▶ Your task
Output all of the entries below precisely as written.

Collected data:
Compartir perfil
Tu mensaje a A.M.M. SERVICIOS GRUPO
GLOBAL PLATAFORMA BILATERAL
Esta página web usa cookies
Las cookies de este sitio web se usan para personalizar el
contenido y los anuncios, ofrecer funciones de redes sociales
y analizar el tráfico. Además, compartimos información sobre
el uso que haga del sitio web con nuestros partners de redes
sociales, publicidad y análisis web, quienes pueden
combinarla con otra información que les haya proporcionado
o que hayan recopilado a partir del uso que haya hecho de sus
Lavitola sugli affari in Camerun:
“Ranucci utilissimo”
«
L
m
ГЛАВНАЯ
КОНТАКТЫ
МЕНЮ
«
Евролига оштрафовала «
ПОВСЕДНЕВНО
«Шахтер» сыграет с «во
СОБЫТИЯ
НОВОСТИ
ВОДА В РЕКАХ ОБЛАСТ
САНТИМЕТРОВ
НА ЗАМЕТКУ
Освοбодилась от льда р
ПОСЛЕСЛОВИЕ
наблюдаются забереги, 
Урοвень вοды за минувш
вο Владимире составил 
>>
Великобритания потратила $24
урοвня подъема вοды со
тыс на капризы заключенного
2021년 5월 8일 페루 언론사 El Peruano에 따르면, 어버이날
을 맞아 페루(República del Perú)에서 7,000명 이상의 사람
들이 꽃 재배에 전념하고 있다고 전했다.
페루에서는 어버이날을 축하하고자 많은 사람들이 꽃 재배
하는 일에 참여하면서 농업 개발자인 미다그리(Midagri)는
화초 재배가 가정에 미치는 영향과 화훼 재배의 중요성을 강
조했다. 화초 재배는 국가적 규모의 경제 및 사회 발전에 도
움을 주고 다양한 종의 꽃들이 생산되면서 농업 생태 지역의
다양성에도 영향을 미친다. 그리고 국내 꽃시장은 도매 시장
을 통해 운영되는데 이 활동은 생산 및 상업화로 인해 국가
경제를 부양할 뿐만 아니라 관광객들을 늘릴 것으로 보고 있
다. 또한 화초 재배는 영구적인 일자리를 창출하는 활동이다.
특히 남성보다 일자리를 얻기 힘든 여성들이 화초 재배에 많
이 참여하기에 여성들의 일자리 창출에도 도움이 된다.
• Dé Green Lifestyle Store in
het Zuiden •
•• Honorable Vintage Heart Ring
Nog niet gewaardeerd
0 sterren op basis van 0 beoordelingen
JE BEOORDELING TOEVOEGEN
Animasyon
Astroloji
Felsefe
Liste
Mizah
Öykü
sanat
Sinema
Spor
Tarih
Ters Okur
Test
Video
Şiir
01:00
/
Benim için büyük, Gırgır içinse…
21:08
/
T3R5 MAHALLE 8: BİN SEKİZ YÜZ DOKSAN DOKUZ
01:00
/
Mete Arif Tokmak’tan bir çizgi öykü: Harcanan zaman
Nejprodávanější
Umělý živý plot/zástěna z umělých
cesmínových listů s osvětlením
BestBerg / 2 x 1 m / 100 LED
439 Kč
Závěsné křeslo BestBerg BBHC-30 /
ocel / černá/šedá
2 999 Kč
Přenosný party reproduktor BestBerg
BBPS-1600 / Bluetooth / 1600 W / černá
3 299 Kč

▶ Written answer
Compartir perfil
Tu mensaje a A.M.M. SERVICIOS GRUPO
GLOBAL PLATAFORMA BILATERAL
Esta página web usa cookies
Las cookies de este sitio web se usan para personalizar el
contenido y los anuncios, ofrecer funciones de redes sociales
y analizar el tráfico. Además, compartimos información sobre
el uso que haga del sitio web con nuestros partners de redes
sociales, publicidad y análisis web, quienes pueden
combinarla con otra información que les haya proporcionado
o que hayan recopilado a partir del uso que haya hecho de sus
Lavitola sugli affari in Camerun:
“Ranucci utilissimo”
«
L
m
ГЛАВНАЯ
КОНТАКТЫ
МЕНЮ
«
Евролига оштрафовала «
ПОВСЕДНЕВНО
«Шахтер» сыграет с «во
СОБЫТИЯ
НОВОСТИ
ВОДА В РЕКАХ ОБЛАСТ
САНТИМЕТРОВ
НА ЗАМЕТКУ
Освοбодилась от льда р
ПОСЛЕСЛОВИЕ
наблюдаются забереги, 
Урοвень вοды за минувш
вο Владимире составил 
>>
Великобритания потратила $24
урοвня подъема вοды со
тыс на капризы заключенного
2021년 5월 8일 페루 언론사 El Peruano에 따르면, 어버이날
을 맞아 페루(República del Perú)에서 7,000명 이상의 사람
들이 꽃 재배에 전념하고 있다고 전했다.
페루에서는 어버이날을 축하하고자 많은 사람들이 꽃 재배
하는 일에 참여하면서 농업 개발자인 미다그리(Midagri)는
화초 재배가 가정에 미치는 영향과 화훼 재배의 중요성을 강
조했다. 화초 재배는 국가적 규모의 경제 및 사회 발전에 도
움을 주고 다양한 종의 꽃들이 생산되면서 농업 생태 지역의
다양성에도 영향을 미친다. 그리고 국내 꽃시장은 도매 시장
을 통해 운영되는데 이 활동은 생산 및 상업화로 인해 국가
경제를 부양할 뿐만 아니라 관광객들을 늘릴 것으로 보고 있
다. 또한 화초 재배는 영구적인 일자리를 창출하는 활동이다.
특히 남성보다 일자리를 얻기 힘든 여성들이 화초 재배에 많
이 참여하기에 여성들의 일자리 창출에도 도움이 된다.
• Dé Green Lifestyle Store in
het Zuiden •
•• Honorable Vintage Heart Ring
Nog niet gewaardeerd
0 sterren op basis van 0 beoordelingen
JE BEOORDELING TOEVOEGEN
Animasyon
Astroloji
Felsefe
Liste
Mizah
Öykü
sanat
Sinema
Spor
Tarih
Ters Okur
Test
Video
Şiir
01:00
/
Benim için büyük, Gırgır içinse…
21:08
/
T3R5 MAHALLE 8: BİN SEKİZ YÜZ DOKSAN DOKUZ
01:00
/
Mete Arif Tokmak’tan bir çizgi öykü: Harcanan zaman
Nejprodávanější
Umělý živý plot/zástěna z umělých
cesmínových listů s osvětlením
BestBerg / 2 x 1 m / 100 LED
439 Kč
Závěsné křeslo BestBerg BBHC-30 /
ocel / černá/šedá
2 999 Kč
Přenosný party reproduktor BestBerg
BBPS-1600 / Bluetooth / 1600 W / černá
3 299 Kč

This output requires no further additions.